**Requirements:**
Copy out each of the items below word for word, leaving out the pictures.

**Stored data entries:**
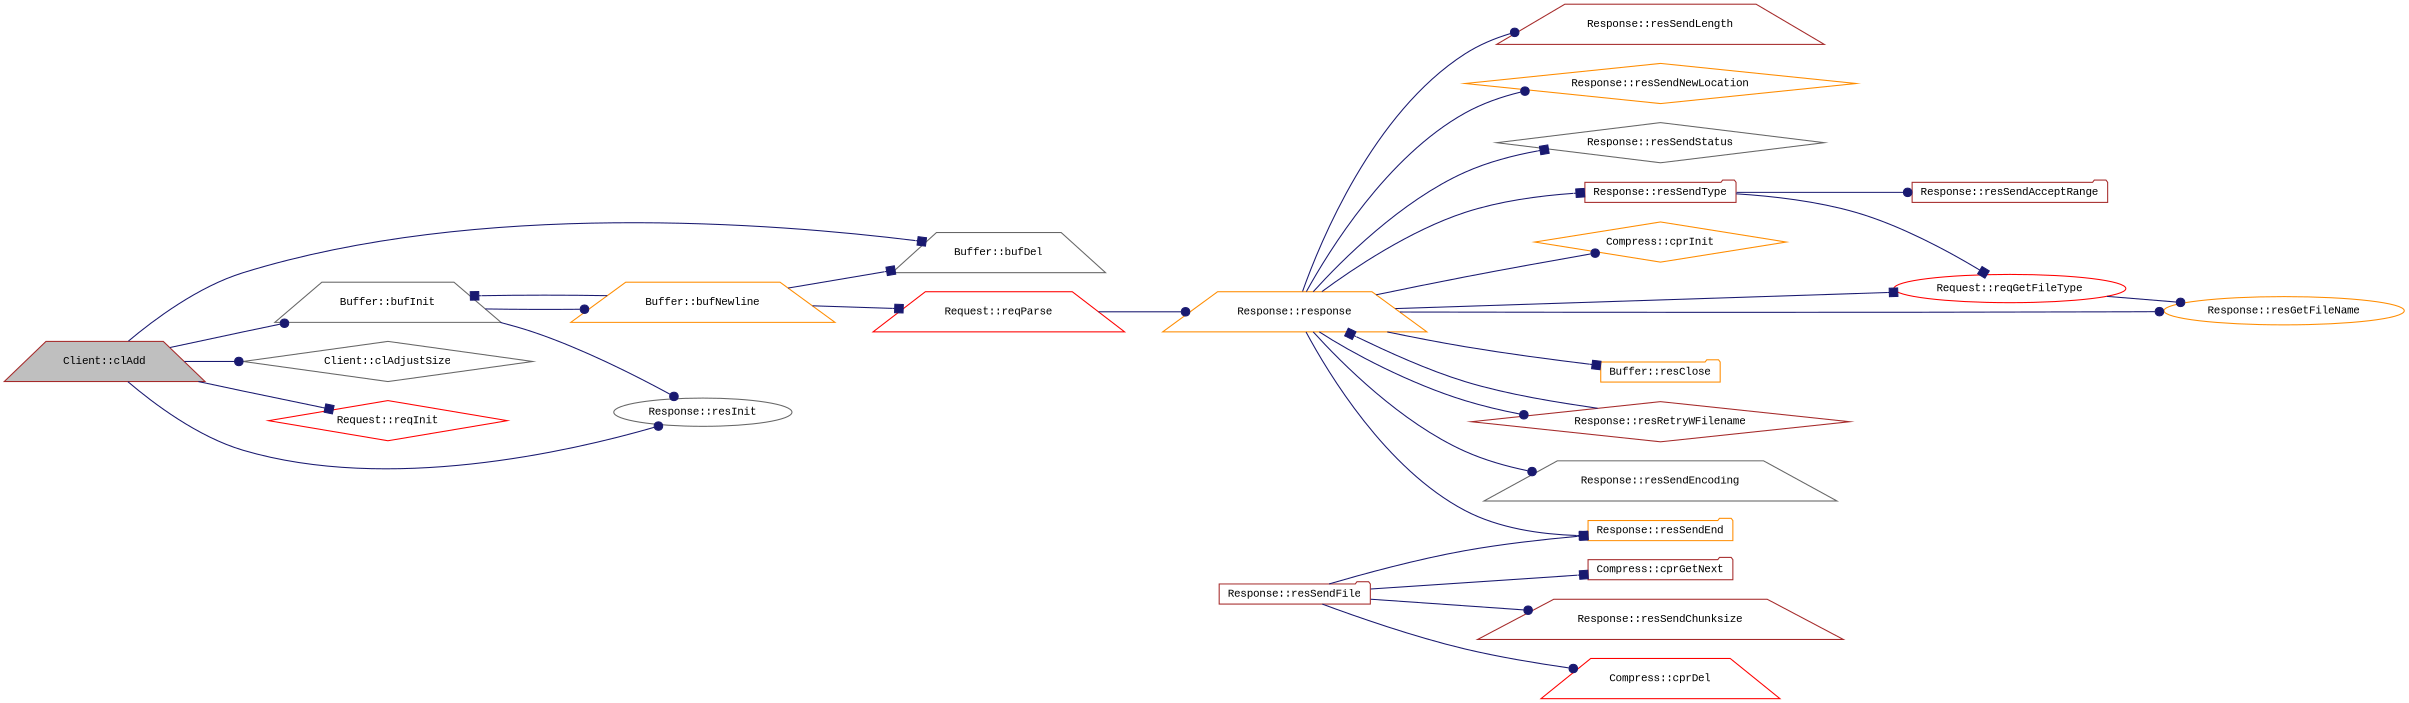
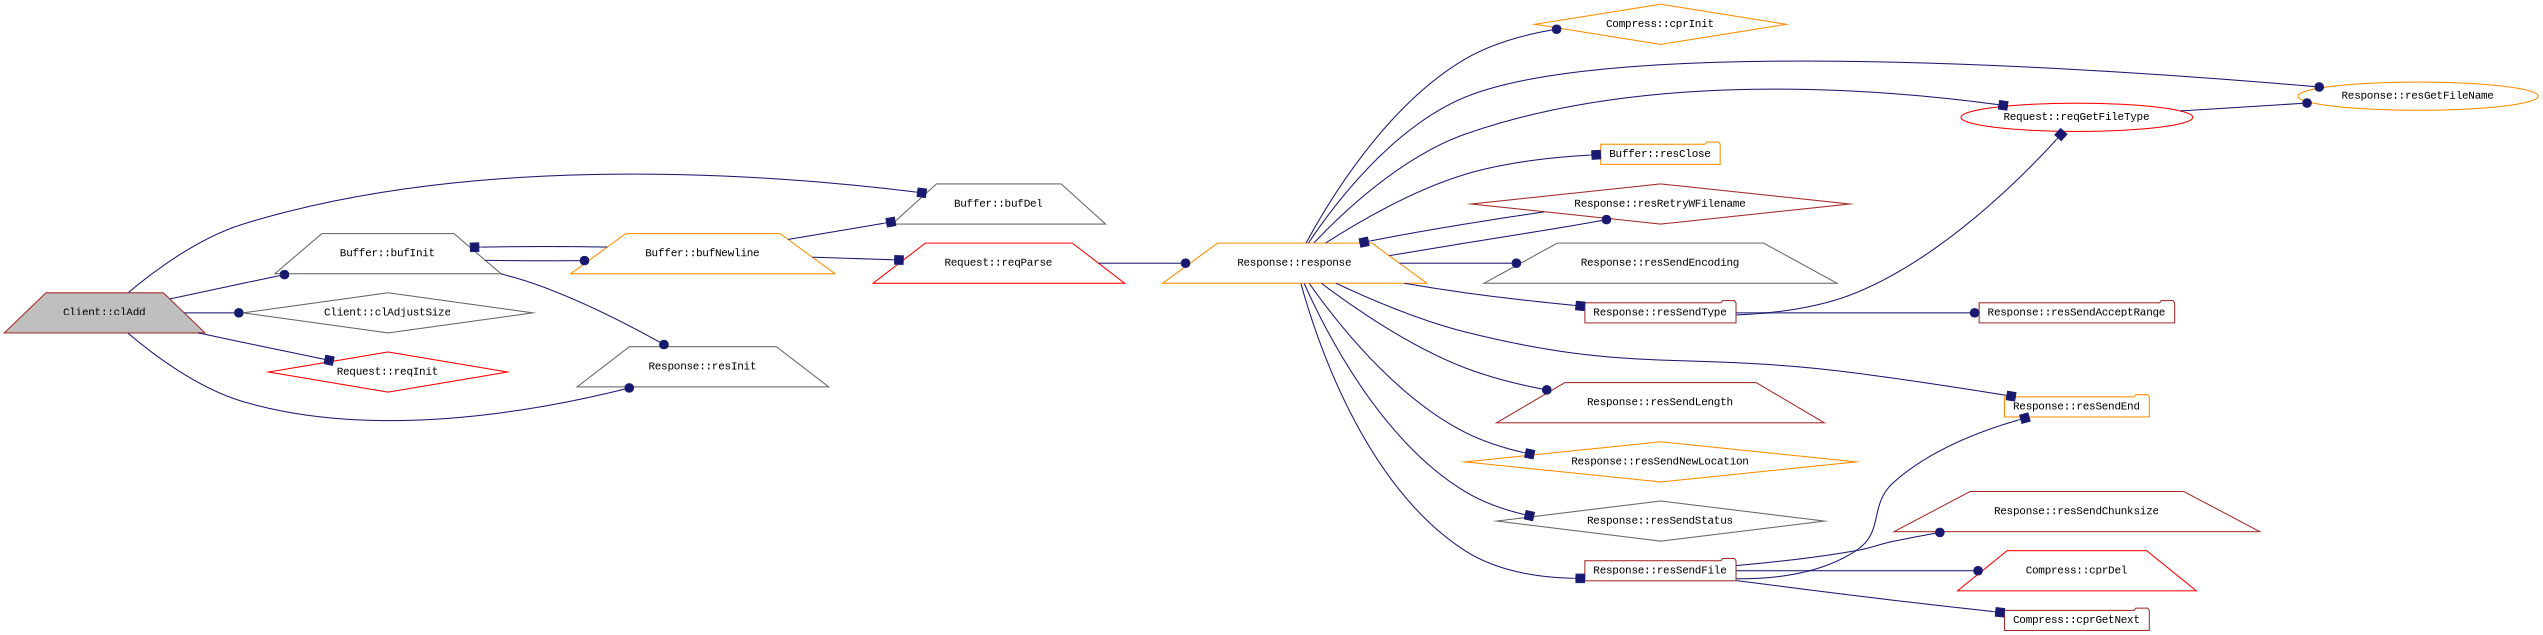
  digraph {
    fontname="Liberation Mono"
    rankdir=LR
    node [color=brown fontname="Liberation Mono" fontsize=10 shape=trapezium]
    edge [arrowhead=box color=midnightblue fontname="Liberation Mono" fontsize=10 labelfontname=FreeSans labelfontsize=10 style=solid]
    n1 [fillcolor=grey75 fontcolor=black height=0.2 label="Client::clAdd" style=filled width=0.4]
    n2 [color=gray40 height=0.2 label="Buffer::bufDel" width=0.4]
    n3 [color=gray40 height=0.2 label="Buffer::bufInit" width=0.4]
    n4 [color=gray40 height=0.2 label="Client::clAdjustSize" shape=diamond width=0.4]
    n5 [color=red height=0.2 label="Request::reqInit" shape=diamond width=0.4]
-   n6 [color=gray40 height=0.2 label="Response::resInit" shape=ellipse width=0.4]
+   n6 [color=gray40 height=0.2 label="Response::resInit" width=0.4]
    n7 [color=darkorange height=0.2 label="Buffer::bufNewline" width=0.4]
    n8 [color=red height=0.2 label="Request::reqParse" width=0.4]
    n9 [color=darkorange height=0.2 label="Response::response" width=0.4]
    n10 [color=darkorange height=0.2 label="Compress::cprInit" shape=diamond width=0.4]
    n11 [color=red height=0.2 label="Request::reqGetFileType" shape=ellipse width=0.4]
    n12 [color=darkorange height=0.2 label="Response::resGetFileName" shape=ellipse width=0.4]
    n13 [color=darkorange height=0.2 label="Buffer::resClose" shape=folder width=0.4]
    n14 [height=0.2 label="Response::resRetryWFilename" shape=diamond width=0.4]
    n15 [color=gray40 height=0.2 label="Response::resSendEncoding" width=0.4]
    n16 [color=darkorange height=0.2 label="Response::resSendEnd" shape=folder width=0.4]
    n17 [height=0.2 label="Response::resSendFile" shape=folder width=0.4]
    n18 [height=0.2 label="Response::resSendLength" width=0.4]
    n19 [color=darkorange height=0.2 label="Response::resSendNewLocation" shape=diamond width=0.4]
    n20 [color=gray40 height=0.2 label="Response::resSendStatus" shape=diamond width=0.4]
    n21 [height=0.2 label="Response::resSendType" shape=folder width=0.4]
    n22 [color=red height=0.2 label="Compress::cprDel" width=0.4]
    n23 [height=0.2 label="Compress::cprGetNext" shape=folder width=0.4]
    n24 [height=0.2 label="Response::resSendChunksize" width=0.4]
    n25 [height=0.2 label="Response::resSendAcceptRange" shape=folder width=0.4]
    n1 -> n2
    n1 -> n3 [arrowhead=dot]
    n1 -> n4 [arrowhead=dot]
    n1 -> n5
    n1 -> n6 [arrowhead=dot]
    n3 -> n6 [arrowhead=dot]
    n3 -> n7 [arrowhead=dot]
    n7 -> n2
    n7 -> n3
    n7 -> n8
    n8 -> n9 [arrowhead=dot]
    n9 -> n10 [arrowhead=dot]
    n9 -> n11
    n9 -> n12 [arrowhead=dot]
    n9 -> n13
    n9 -> n14 [arrowhead=dot]
    n9 -> n15 [arrowhead=dot]
    n9 -> n16
+   n9 -> n17
    n9 -> n18 [arrowhead=dot]
-   n9 -> n19 [arrowhead=dot]
+   n9 -> n19
    n9 -> n20
    n9 -> n21
    n11 -> n12 [arrowhead=dot]
    n14 -> n9
    n17 -> n16
    n17 -> n22 [arrowhead=dot]
    n17 -> n23
    n17 -> n24 [arrowhead=dot]
    n21 -> n11
    n21 -> n25 [arrowhead=dot]
  }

**Reply:**
  digraph {
    fontname="Liberation Mono"
    rankdir=LR
    node [color=brown fontname="Liberation Mono" fontsize=10 shape=trapezium]
    edge [arrowhead=box color=midnightblue fontname="Liberation Mono" fontsize=10 labelfontname=FreeSans labelfontsize=10 style=solid]
    n1 [fillcolor=grey75 fontcolor=black height=0.2 label="Client::clAdd" style=filled width=0.4]
    n2 [color=gray40 height=0.2 label="Buffer::bufDel" width=0.4]
    n3 [color=gray40 height=0.2 label="Buffer::bufInit" width=0.4]
    n4 [color=gray40 height=0.2 label="Client::clAdjustSize" shape=diamond width=0.4]
    n5 [color=red height=0.2 label="Request::reqInit" shape=diamond width=0.4]
-   n6 [color=gray40 height=0.2 label="Response::resInit" shape=ellipse width=0.4]
+   n6 [color=gray40 height=0.2 label="Response::resInit" width=0.4]
    n7 [color=darkorange height=0.2 label="Buffer::bufNewline" width=0.4]
    n8 [color=red height=0.2 label="Request::reqParse" width=0.4]
    n9 [color=darkorange height=0.2 label="Response::response" width=0.4]
    n10 [color=darkorange height=0.2 label="Compress::cprInit" shape=diamond width=0.4]
    n11 [color=red height=0.2 label="Request::reqGetFileType" shape=ellipse width=0.4]
    n12 [color=darkorange height=0.2 label="Response::resGetFileName" shape=ellipse width=0.4]
    n13 [color=darkorange height=0.2 label="Buffer::resClose" shape=folder width=0.4]
    n14 [height=0.2 label="Response::resRetryWFilename" shape=diamond width=0.4]
    n15 [color=gray40 height=0.2 label="Response::resSendEncoding" width=0.4]
    n16 [color=darkorange height=0.2 label="Response::resSendEnd" shape=folder width=0.4]
    n17 [height=0.2 label="Response::resSendFile" shape=folder width=0.4]
    n18 [height=0.2 label="Response::resSendLength" width=0.4]
    n19 [color=darkorange height=0.2 label="Response::resSendNewLocation" shape=diamond width=0.4]
    n20 [color=gray40 height=0.2 label="Response::resSendStatus" shape=diamond width=0.4]
    n21 [height=0.2 label="Response::resSendType" shape=folder width=0.4]
    n22 [color=red height=0.2 label="Compress::cprDel" width=0.4]
    n23 [height=0.2 label="Compress::cprGetNext" shape=folder width=0.4]
    n24 [height=0.2 label="Response::resSendChunksize" width=0.4]
    n25 [height=0.2 label="Response::resSendAcceptRange" shape=folder width=0.4]
    n1 -> n2
    n1 -> n3 [arrowhead=dot]
    n1 -> n4 [arrowhead=dot]
    n1 -> n5
    n1 -> n6 [arrowhead=dot]
    n3 -> n6 [arrowhead=dot]
    n3 -> n7 [arrowhead=dot]
    n7 -> n2
    n7 -> n3
    n7 -> n8
    n8 -> n9 [arrowhead=dot]
    n9 -> n10 [arrowhead=dot]
    n9 -> n11
    n9 -> n12 [arrowhead=dot]
    n9 -> n13
    n9 -> n14 [arrowhead=dot]
    n9 -> n15 [arrowhead=dot]
    n9 -> n16
+   n9 -> n17
    n9 -> n18 [arrowhead=dot]
-   n9 -> n19 [arrowhead=dot]
+   n9 -> n19
    n9 -> n20
    n9 -> n21
    n11 -> n12 [arrowhead=dot]
    n14 -> n9
    n17 -> n16
    n17 -> n22 [arrowhead=dot]
    n17 -> n23
    n17 -> n24 [arrowhead=dot]
    n21 -> n11
    n21 -> n25 [arrowhead=dot]
  }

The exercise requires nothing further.